This is the project for the statistical inference class. Simulation technique is used to explore inference and inferential data analysis. The project consists of two parts:

  1. A simulation exercise
  2. Basic inferential data analysis

1. A simulation exercise

In this project we will investigate the exponential distribution in R and compare it with the Central Limit Theorem. The exponential distribution can be simulated in R with rexp(n, lambda) where lambda is the rate parameter.
The mean of exponential distribution is 1/lambda and the standard deviation is also 1/lambda. Set lambda = 0.2 for all of the simulations. We will investigate the distribution of averages of 40 exponentials.
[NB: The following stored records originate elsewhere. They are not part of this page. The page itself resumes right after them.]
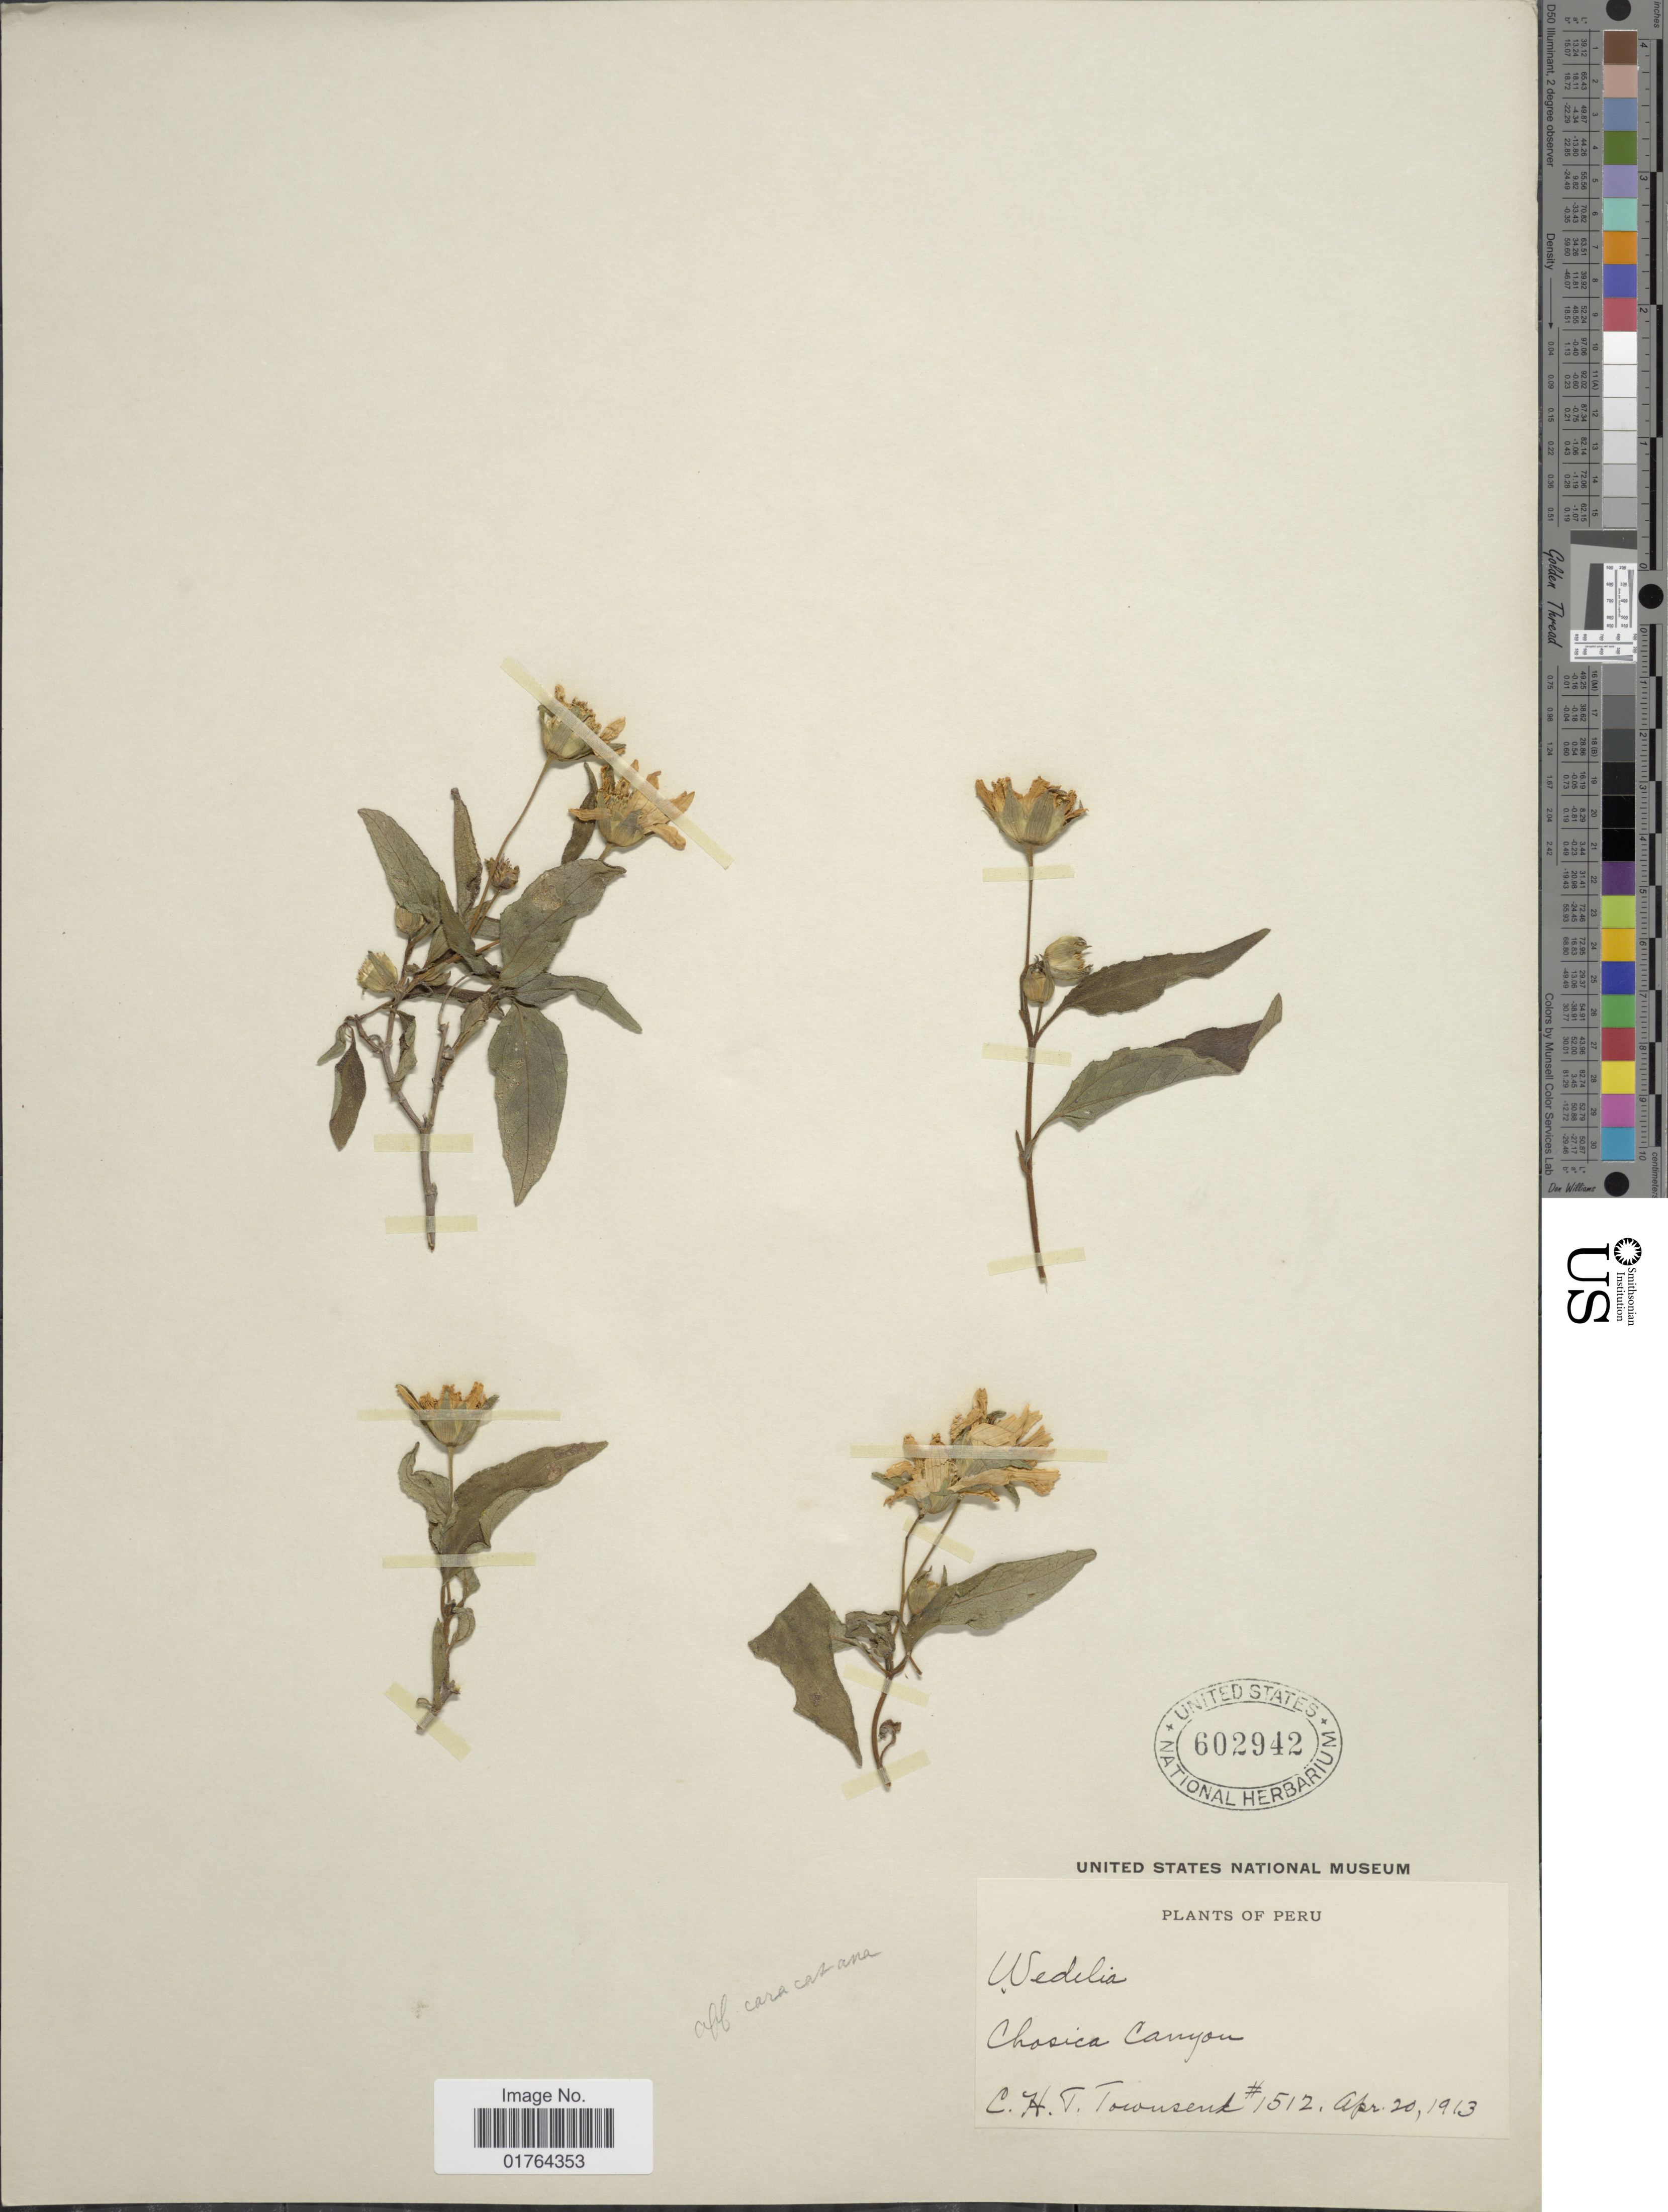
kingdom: Plantae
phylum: Tracheophyta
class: Magnoliopsida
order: Asterales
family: Asteraceae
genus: Wedelia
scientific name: Wedelia calycina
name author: Rich.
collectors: C. H. T. Townsend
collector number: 1512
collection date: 1913-04-20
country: Peru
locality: Chosica Canyon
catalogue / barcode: US 602942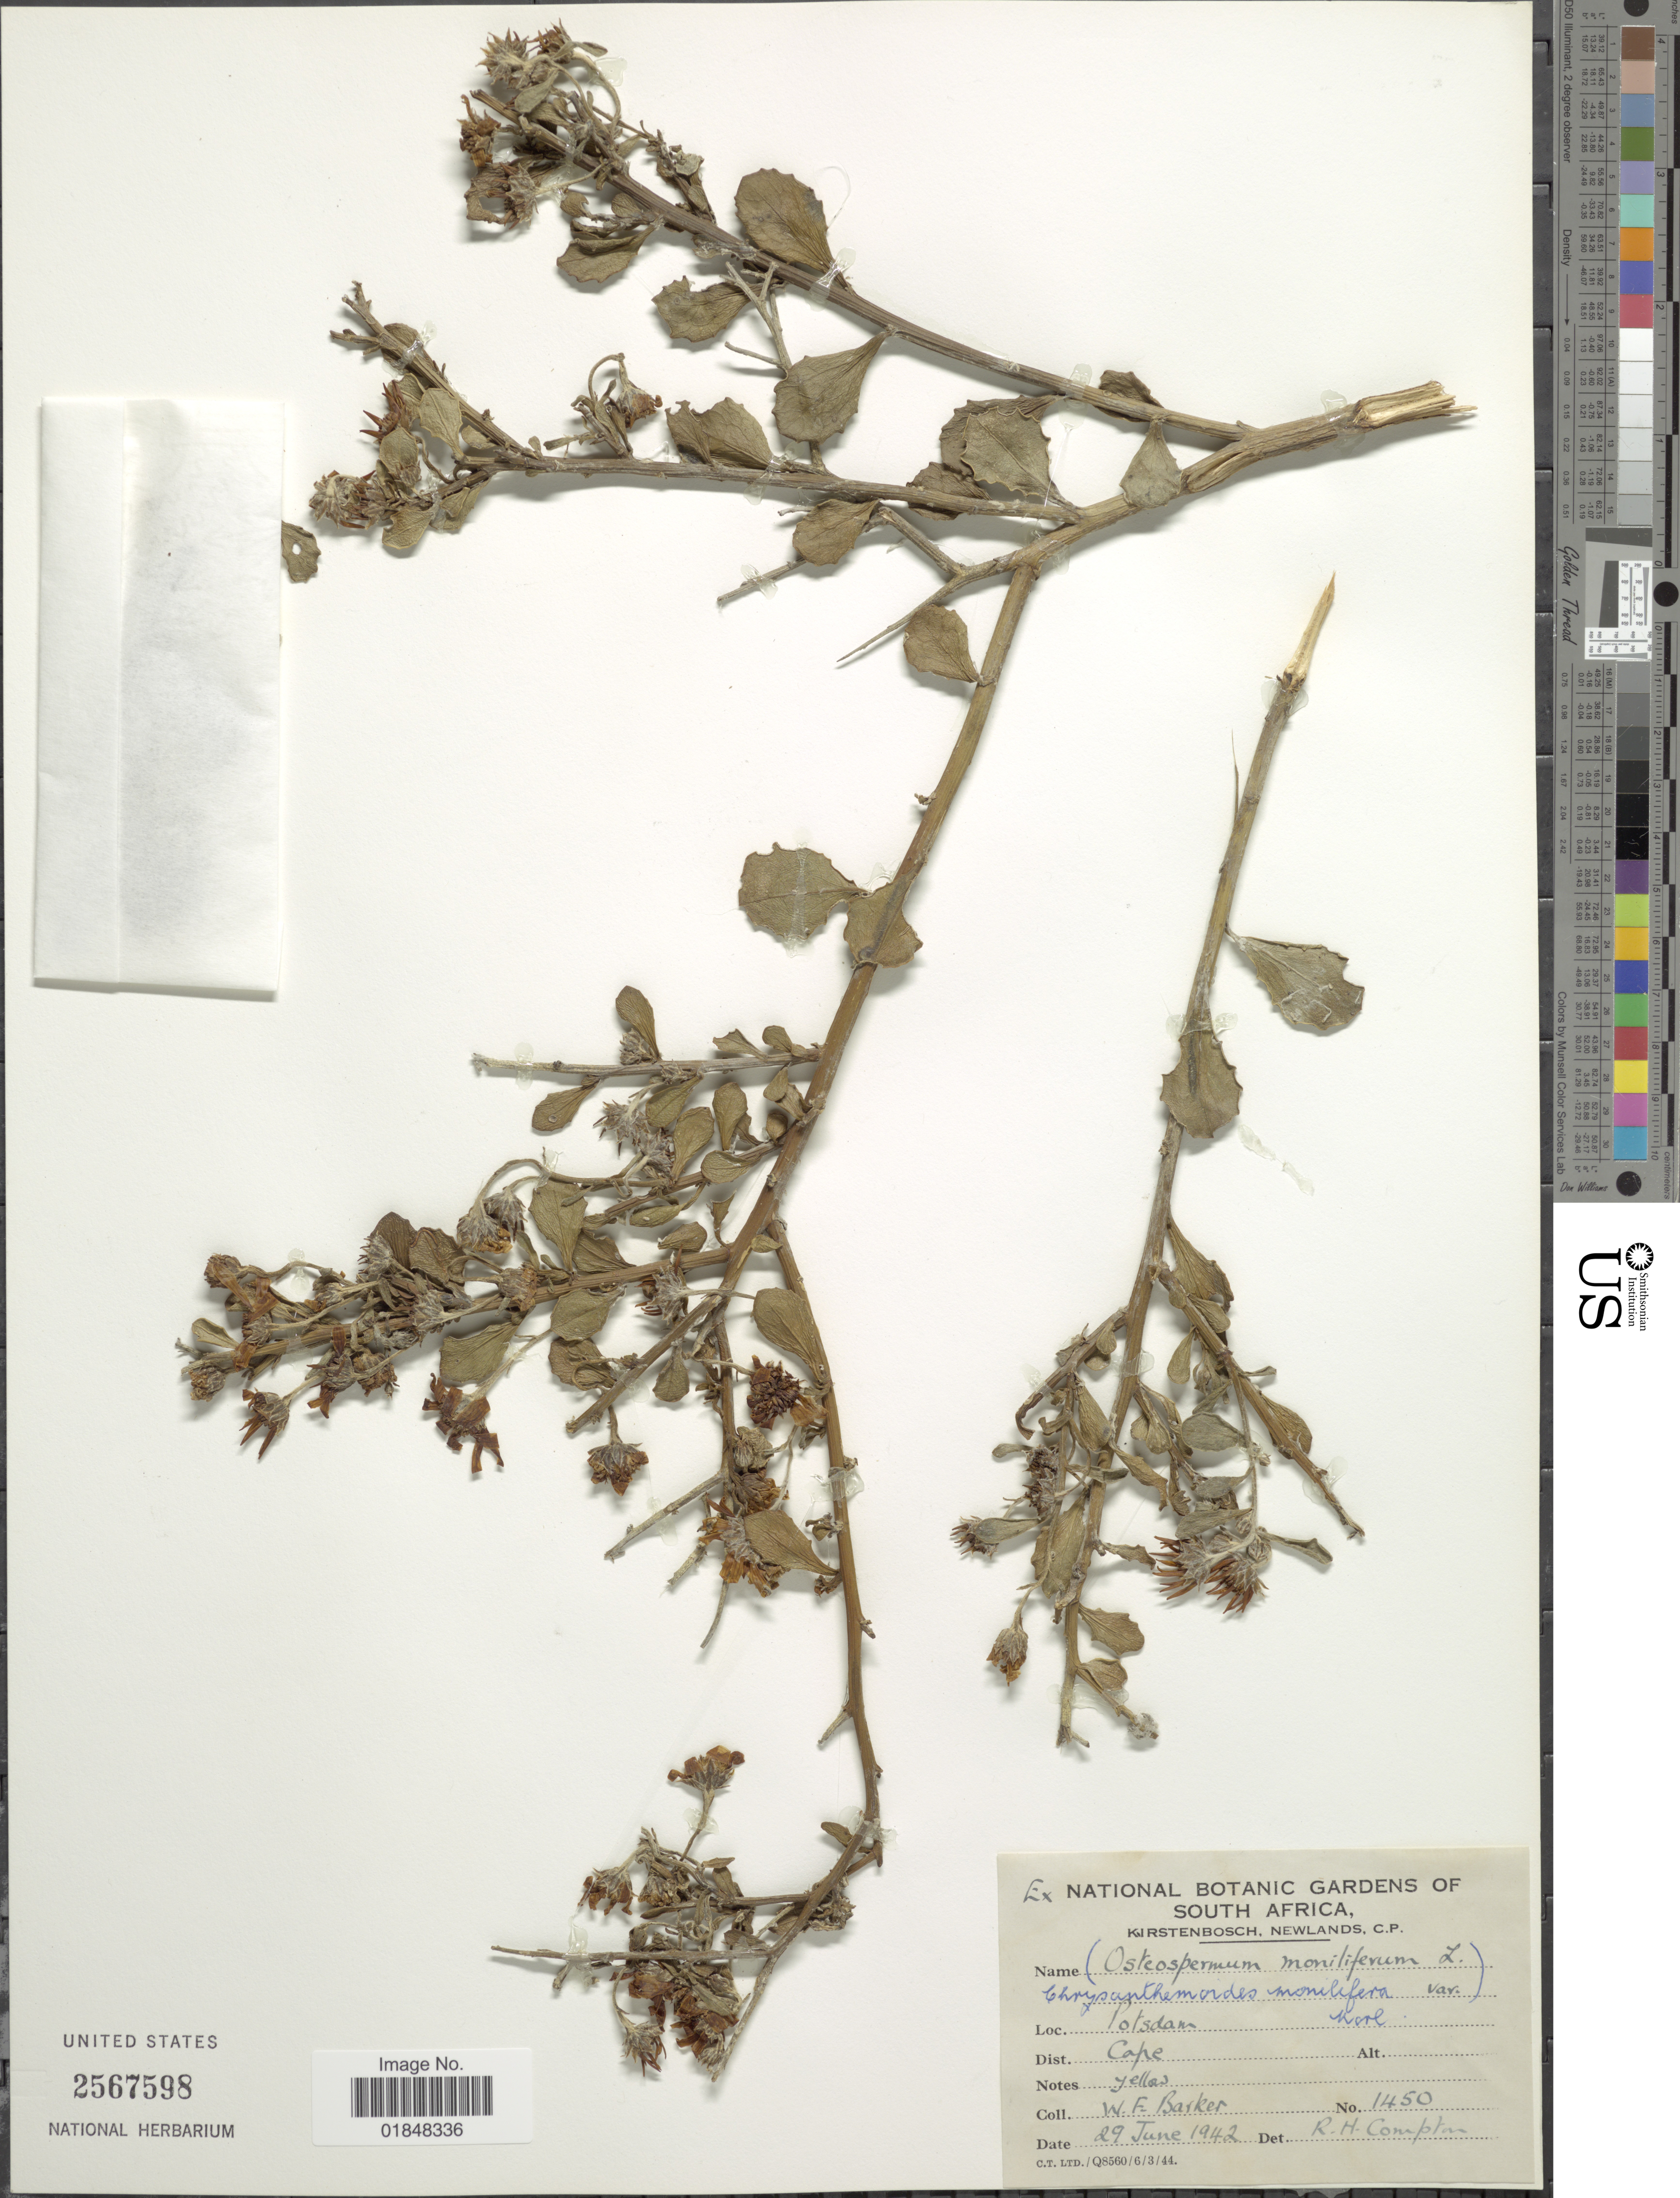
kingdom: Plantae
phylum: Tracheophyta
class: Magnoliopsida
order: Asterales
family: Asteraceae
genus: Chrysanthemoides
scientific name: Chrysanthemoides monilifera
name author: (L.) Norl.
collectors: W. F. Barker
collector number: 1450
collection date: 1942-06-29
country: South Africa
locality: Potsdam. Dist. Cape.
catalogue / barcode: US 2567598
# set seed for reproducability
set.seed(31)

# set lambda to 0.2
lambda <- 0.2

# total 40 exponential samples
n <- 40

# 1000 simulations
simulations <- 1000

# simulate the exponential samples
simulated_exponentials <- replicate(simulations, rexp(n, lambda))

# calculate mean of exponentials
means_exponentials <- apply(simulated_exponentials, 2, mean)
head(means_exponentials)
## [1] 5.631731 6.657405 5.450215 5.109764 4.916998 3.523230

Now with this simulation we will try to answer the questions asked in the project

1. Show the sample mean and compare it to the theoretical mean of the distribution.

Sample mean :-

sample_mean<- mean(means_exponentials)
sample_mean
## [1] 4.993867

Theoretical mean :-

theoretical_mean <- 1/lambda
theoretical_mean
## [1] 5

Below picture explains the comparision between above two means graphically.

hist(means_exponentials, xlab = "Mean", main = "Exponential Function Simulations")
abline(v = sample_mean, col = "red")
abline(v = theoretical_mean, col = "blue")

Inference 1

The sample mean 4.9938666 and theoretical mean 5 are approximately same. Hence the mean is very close to the centre of distribution of averages of 40 exponentials.

2. Show how variable of the sample is (via variance) and compare it to the theoretical variance of the distribution.

Standard Deviation of the distribution :-

SD_dist <- sd(means_exponentials)
SD_dist
## [1] 0.7931608

Standard Deviation of the theorytical expression :-

SD_theory <- 1/lambda/sqrt(n)
SD_theory
## [1] 0.7905694

Variance of Distribution :-

var_dist <- SD_dist^2
var_dist
## [1] 0.6291041

Variance of thorytical expression :-

var_theory <- SD_theory ^2
var_theory
## [1] 0.625

Inference 2

The distribution SD and theorytical SD are same. 0.7931608 ~ 0.7905694.
The distribution variance and theorytical variance are same. 0.6291041 ~ 0.625.

3. Show that the distribution is approximately normal.

xfit <- seq(min(means_exponentials), max(means_exponentials), length=100)
yfit <- dnorm(xfit, mean=1/lambda, sd=(1/lambda/sqrt(n)))
hist(means_exponentials,breaks=n,prob=T,col="blue",xlab = "means",main="Density of means",ylab="density")
lines(xfit, yfit, pch=22, col="black", lty=5)

Compare the distribution of averages of 40 exponentials to a normal distribution

qqnorm(means_exponentials)
qqline(means_exponentials, col = 2)

Inference 3

The distribution of 40 exponentials almost similar to normal distribution.